The Delhi government’s transport department has directed all 13 motor licensing officers (MLOs) to register new vehicles only if they have third-party insurance.

delhi Updated: Sep 11, 2018 02:36 IST
Vatsala Shrangi
Vatsala Shrangi
Hindustan Times, New Delhi
insurance,vehicle,motor licensing officer
New rules issued by the Centre make it a must for vehicles at the time of sale to have third-party insurance for a period of three years for four-wheelers and five years for two-wheelers instead of one year.(AP/Picture for representation)

The Delhi government’s transport department has directed all 13 motor licensing officers (MLOs) to register new vehicles only if they have third-party insurance.

New rules issued by the Centre make it a must for vehicles at the time of sale to have third-party insurance for a period of three years for four-wheelers and five years for two-wheelers instead of one year.

Following the directions, if a vehicle is found plying without a third-party cover, its registration might be cancelled, officials in the Delhi government said.

The guidelines came into effect from September 1 after a notification from the union ministry of road, transport and highways (MoRTH). The union ministry in a letter to the transport department on August 29 asked it to implement the new rules.

“The department issued instructions to all MLOs to ensure all new vehicles are registered only if they fulfil the new guidelines. For any vehicle found without a third-party cover, the registration will be cancelled,” said a senior officer, not wishing to be named.

The rule is applicable only for new vehicles, the officer added.

The guidelines were introduced following a Supreme Court order on July 20 this year on a plea seeking relief for victims of road accidents who could not get compensation as owners did not have third-party cover.

The recommendation was suggested by the SC’s Road Safety Committee in a meeting on March 26 where it stated that 66% vehicles running on roads across the country were without any third-party insurance cover.

The committee recorded that of the approximately 18 crore vehicles plying on city roads, only six crore have third-party cover and that victims of road accidents, in particular fatal accidents, are not getting compensation because the vehicles are not insured.

The court noted that more than a lakh people die in road accidents per year across the country.

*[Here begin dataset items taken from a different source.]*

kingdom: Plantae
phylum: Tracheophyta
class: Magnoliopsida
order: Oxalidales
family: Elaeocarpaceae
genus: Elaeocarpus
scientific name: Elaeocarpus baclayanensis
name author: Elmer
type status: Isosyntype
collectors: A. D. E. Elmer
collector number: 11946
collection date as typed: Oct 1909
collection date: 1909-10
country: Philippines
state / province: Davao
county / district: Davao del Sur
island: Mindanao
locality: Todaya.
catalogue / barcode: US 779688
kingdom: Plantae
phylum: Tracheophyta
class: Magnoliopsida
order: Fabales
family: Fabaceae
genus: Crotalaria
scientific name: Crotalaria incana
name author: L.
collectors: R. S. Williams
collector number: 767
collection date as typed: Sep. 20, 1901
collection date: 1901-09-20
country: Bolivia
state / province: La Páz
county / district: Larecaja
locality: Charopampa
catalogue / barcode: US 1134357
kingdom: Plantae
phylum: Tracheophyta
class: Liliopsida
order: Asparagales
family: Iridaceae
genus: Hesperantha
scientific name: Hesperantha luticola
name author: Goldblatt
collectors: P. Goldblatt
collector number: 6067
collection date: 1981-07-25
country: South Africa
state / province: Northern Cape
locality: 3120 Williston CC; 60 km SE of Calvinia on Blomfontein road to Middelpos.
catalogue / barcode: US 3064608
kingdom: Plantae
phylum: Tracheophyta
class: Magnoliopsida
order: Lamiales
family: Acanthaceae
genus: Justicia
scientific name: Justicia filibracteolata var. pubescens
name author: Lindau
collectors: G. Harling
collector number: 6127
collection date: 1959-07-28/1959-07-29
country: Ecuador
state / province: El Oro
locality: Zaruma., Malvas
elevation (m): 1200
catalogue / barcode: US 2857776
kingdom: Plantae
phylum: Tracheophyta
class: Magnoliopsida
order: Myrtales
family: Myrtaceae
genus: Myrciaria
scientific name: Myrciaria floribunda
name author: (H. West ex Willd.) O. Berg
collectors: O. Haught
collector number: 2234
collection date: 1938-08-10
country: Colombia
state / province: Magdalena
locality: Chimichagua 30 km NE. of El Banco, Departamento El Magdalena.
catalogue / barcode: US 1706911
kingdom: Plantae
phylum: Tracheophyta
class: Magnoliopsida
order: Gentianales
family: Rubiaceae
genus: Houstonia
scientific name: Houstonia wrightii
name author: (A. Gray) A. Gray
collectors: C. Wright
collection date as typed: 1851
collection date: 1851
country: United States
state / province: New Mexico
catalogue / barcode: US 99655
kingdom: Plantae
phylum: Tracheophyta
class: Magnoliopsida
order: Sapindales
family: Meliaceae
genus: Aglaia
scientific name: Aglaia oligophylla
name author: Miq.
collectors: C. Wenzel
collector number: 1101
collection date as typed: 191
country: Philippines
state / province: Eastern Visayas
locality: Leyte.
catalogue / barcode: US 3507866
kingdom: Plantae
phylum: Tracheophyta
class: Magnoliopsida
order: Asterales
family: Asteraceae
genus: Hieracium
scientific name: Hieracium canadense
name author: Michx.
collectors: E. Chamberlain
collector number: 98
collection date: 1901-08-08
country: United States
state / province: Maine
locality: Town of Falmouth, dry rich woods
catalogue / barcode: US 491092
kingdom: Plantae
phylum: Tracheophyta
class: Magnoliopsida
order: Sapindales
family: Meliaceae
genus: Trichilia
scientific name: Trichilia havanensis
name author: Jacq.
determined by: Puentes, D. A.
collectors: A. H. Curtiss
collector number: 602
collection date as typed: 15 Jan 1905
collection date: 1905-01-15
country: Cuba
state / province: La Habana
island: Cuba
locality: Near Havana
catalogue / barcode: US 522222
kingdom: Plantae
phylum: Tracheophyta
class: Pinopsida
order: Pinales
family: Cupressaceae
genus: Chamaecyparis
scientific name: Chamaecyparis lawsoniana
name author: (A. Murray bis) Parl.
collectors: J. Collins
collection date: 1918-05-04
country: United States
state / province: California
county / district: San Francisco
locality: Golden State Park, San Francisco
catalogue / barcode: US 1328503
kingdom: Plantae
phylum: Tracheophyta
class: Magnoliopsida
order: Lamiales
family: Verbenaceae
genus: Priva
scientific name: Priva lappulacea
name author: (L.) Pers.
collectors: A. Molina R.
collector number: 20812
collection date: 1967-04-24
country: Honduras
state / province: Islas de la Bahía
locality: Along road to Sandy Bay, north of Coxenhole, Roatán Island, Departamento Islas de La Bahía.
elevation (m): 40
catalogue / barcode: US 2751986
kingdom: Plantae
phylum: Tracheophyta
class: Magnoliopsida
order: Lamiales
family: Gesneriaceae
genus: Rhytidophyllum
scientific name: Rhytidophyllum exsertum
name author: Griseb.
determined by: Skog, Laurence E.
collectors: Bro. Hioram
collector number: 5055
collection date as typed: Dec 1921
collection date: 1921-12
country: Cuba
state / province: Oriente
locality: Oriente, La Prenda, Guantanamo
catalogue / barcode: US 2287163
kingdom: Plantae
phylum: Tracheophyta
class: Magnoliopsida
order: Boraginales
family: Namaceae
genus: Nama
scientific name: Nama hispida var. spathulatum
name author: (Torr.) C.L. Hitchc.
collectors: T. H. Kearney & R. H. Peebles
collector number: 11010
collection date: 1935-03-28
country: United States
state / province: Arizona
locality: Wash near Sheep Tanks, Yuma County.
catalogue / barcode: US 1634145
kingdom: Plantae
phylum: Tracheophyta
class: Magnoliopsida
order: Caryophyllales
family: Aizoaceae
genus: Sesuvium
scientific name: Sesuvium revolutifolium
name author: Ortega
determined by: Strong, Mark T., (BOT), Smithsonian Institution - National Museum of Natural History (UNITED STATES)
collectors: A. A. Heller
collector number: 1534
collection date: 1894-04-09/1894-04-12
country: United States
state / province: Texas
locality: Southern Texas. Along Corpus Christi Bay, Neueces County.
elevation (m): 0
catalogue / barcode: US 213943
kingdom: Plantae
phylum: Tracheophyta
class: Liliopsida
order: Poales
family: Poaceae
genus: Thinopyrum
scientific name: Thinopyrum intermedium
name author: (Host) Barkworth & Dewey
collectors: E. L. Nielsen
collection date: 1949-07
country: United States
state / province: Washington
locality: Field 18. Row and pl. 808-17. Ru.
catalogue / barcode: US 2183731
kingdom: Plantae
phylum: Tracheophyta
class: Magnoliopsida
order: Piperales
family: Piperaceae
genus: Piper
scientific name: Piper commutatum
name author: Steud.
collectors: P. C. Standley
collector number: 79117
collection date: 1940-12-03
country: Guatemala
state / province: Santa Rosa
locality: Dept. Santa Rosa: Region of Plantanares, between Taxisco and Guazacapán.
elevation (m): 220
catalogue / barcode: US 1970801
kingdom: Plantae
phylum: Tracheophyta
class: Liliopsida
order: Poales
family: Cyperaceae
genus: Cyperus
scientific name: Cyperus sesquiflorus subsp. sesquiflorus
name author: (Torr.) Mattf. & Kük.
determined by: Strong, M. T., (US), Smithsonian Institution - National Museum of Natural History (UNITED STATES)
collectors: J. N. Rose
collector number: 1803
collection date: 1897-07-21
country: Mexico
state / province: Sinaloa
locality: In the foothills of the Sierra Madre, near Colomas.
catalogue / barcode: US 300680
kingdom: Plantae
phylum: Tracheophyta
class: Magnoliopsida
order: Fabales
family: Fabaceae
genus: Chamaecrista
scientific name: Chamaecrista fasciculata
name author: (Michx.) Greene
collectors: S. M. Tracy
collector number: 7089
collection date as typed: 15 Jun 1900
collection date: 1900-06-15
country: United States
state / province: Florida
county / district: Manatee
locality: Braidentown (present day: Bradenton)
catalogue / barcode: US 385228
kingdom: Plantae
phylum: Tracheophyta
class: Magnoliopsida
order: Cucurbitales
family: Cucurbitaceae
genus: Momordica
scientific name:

Delhi, which has over one crore registered vehicles, records a high number of deaths due to road accidents.

A report prepared by the MoRTH titled ‘Road Accidents in India 2016’ revealed that Delhi had 1591 -- the highest -- deaths due to road accidents in that year. Chennai had the highest number of road accidents.

Data released by Delhi Police showed that in 2017, the city witnessed 1474 fatal accidents in which 1505 persons were killed. This was less than the number of deaths in 2016 where 1591 people were killed in 1487 fatal accidents.